A few weeks ago the Spanish Government introduced another important tax incentive for property purchasers in a bid to kick start the moribund property market and help the banks get rid of their stock of repossessed properties. It is worth comparing Spain’s property tax incentives to the massive French tax increases on foreign property owners. If there was ever a time to buy in Spain, this is it.
The Spanish banks have been ordered by Government to reduce the values of the properties they have acquired from bankrupt developers and defaulting owners. As the banks have now taken the losses into their balance sheets, the prices demanded by the banks for Spain’s massive unsold stock of property are finally getting realistic.
Virtually nothing about this has appeared in the press because this good news has been swamped by the unfolding drama of Spain’s failing banks and endless new legislation of one type or another.
But this change in tax law merits serious attention as it now makes buying an investment property, a holiday home or just somewhere to live, even more attractive. This article examines the Spanish tax system that will apply to buyers who have decided that the time is now right to buy highly discounted property that is on the market.
Quite simply, the change in tax law signifies that any properties purchased between 12 May 2012 and 31 December 2012 will qualify for a 50% capital gains tax exemption, regardless of when sold.
This tax incentive applies to individuals or companies, whether resident or non-resident in Spain. In other words EVERYONE who buys in the next six months will benefit.

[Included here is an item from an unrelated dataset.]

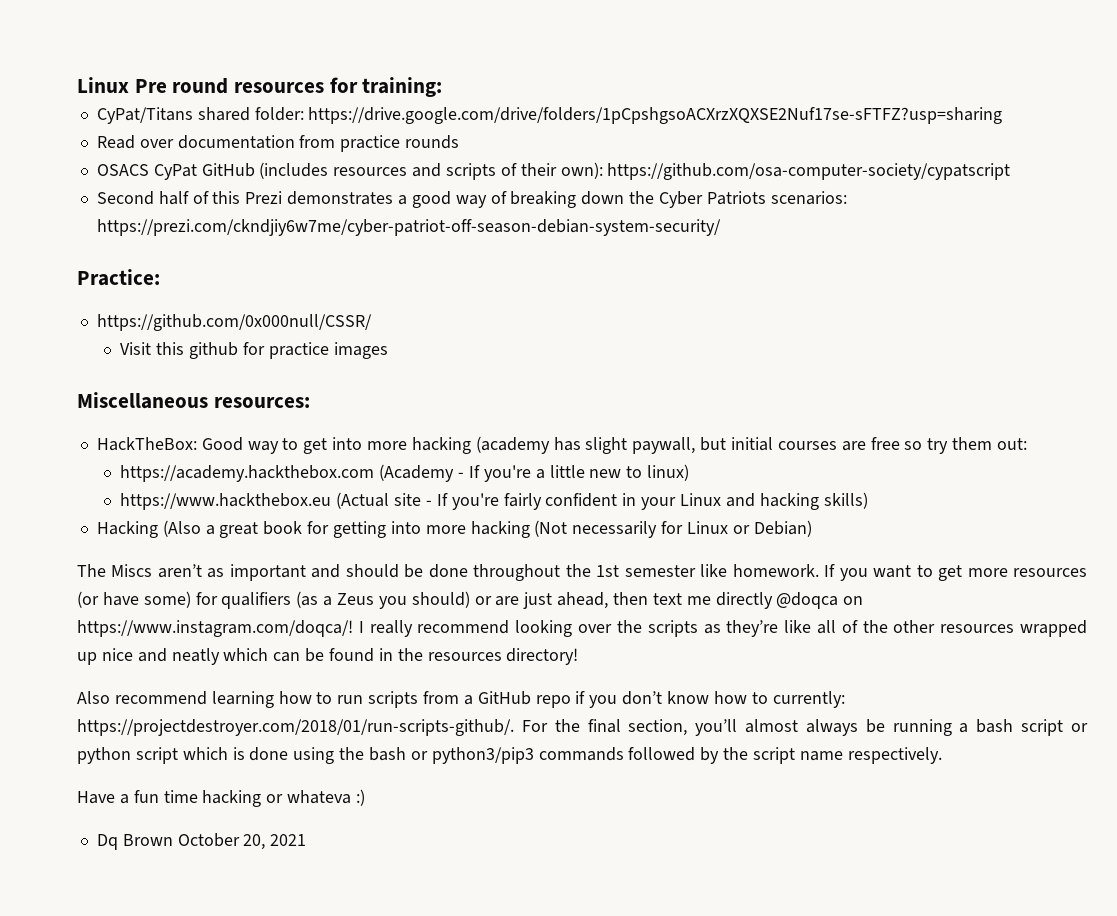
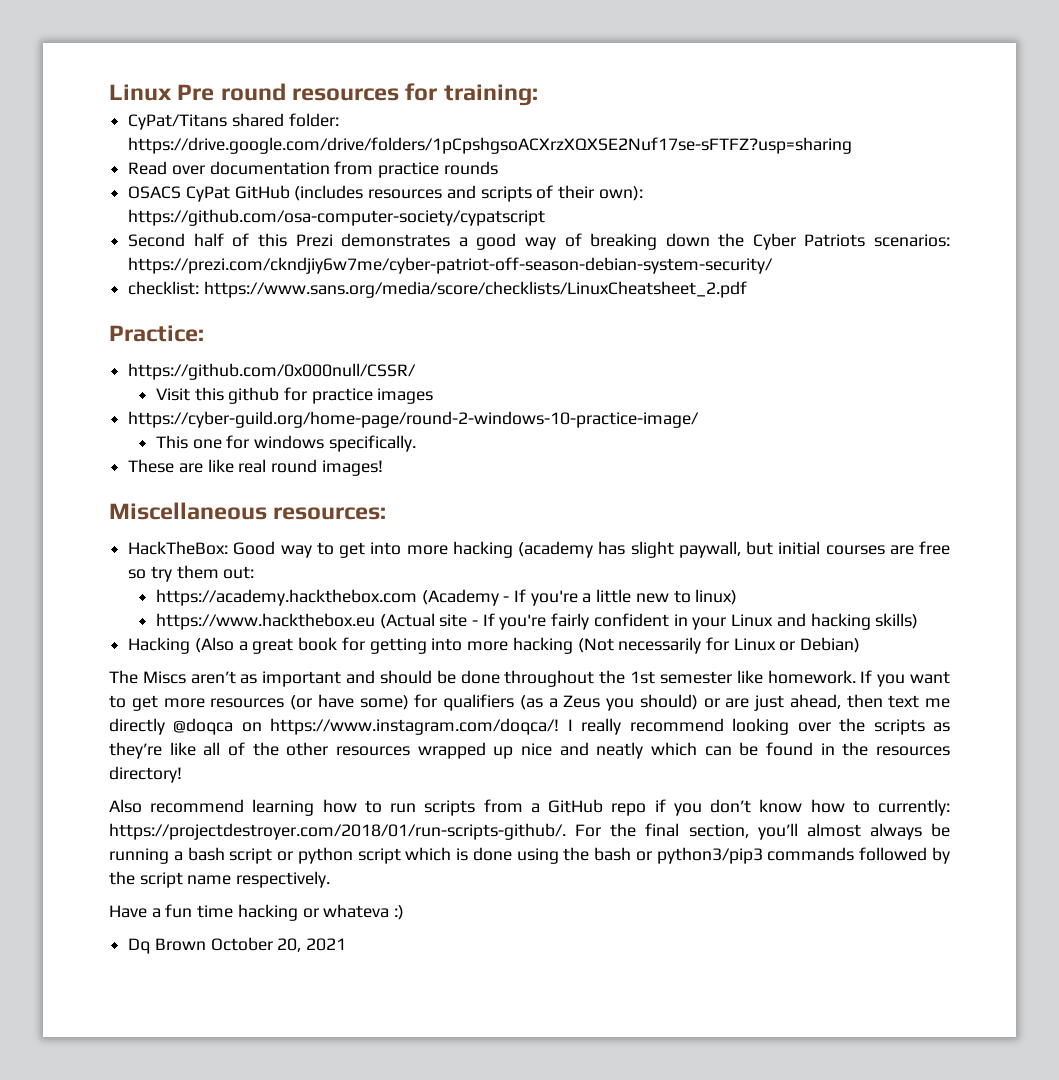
(721, 227) none -> [128,281,747,298] // checklist: https://www.sans.org/media/score/checklists/LinuxCheatsheet_2.pdf
(388, 350) none -> [128,411,700,428] [155,435,416,452] [128,459,383,476] // https://cyber-guild.org/home-page/round-2-windows-10-practice-image/ // This one for windows specifically. // These are like real round images!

Here is a summary of the effective tax rates that will apply, having applied the new exemption:
|Sale in 2012 or 2013||Sale in 2014 onwards|
|Small Spanish company (1)||12.5%||12.5%|
|Resident individual||13.5% (2)||9.5%|
|Non-resident individual or company||10.5%||9.5%|
(1) A small company is defined as a trading company that has profits of less than 300,000€ in a calendar year
(2) As an emergency measure a tax surcharge for 2012 and 2013 applies. For these years 27% is the maximum tax rate when capital gains exceed 18,000€. The first 6,000€ is taxed 10.5% (normally 21%) and the next 18,000€ taxed at 12.5% (normally 25%). In 2014 the tax rate will revert to a flat 19%.
The only condition for the 50% exemption is that property must be classified as ‘inmuebles urbanos’. This definition includes new or used apartments, villas, building land, offices, commercial units, parking spaces etc, whether located in or out of town.
For those that have a healthy distrust for the tendency of governments to reverse legislation, Spanish constitutional law makes it impossible for this tax incentive to be reversed retrospectively.
It is worth mentioning a few other items of good tax news relating to Spanish property:
- The home purchase income tax credit for high income individuals has been restored for 2011 and 2012. Previously this was restricted to individuals with incomes of less than 24,107€. This tax credit is worth 15% of the first 9,040€ paid on the acquisition of a home (including purchase costs, mortgage interest and capital repaid, taxes and other purchase costs paid)
- IVA (VAT) payable on purchase of new properties is at the super reduced rate of 4% (normally 8%) until 31 December 2012.
So, now is the time to drive a hard bargain with a bank and buy up some of that unsold stock. They are desperate to sell and some will even provide 100% finance for the holiday home purchases!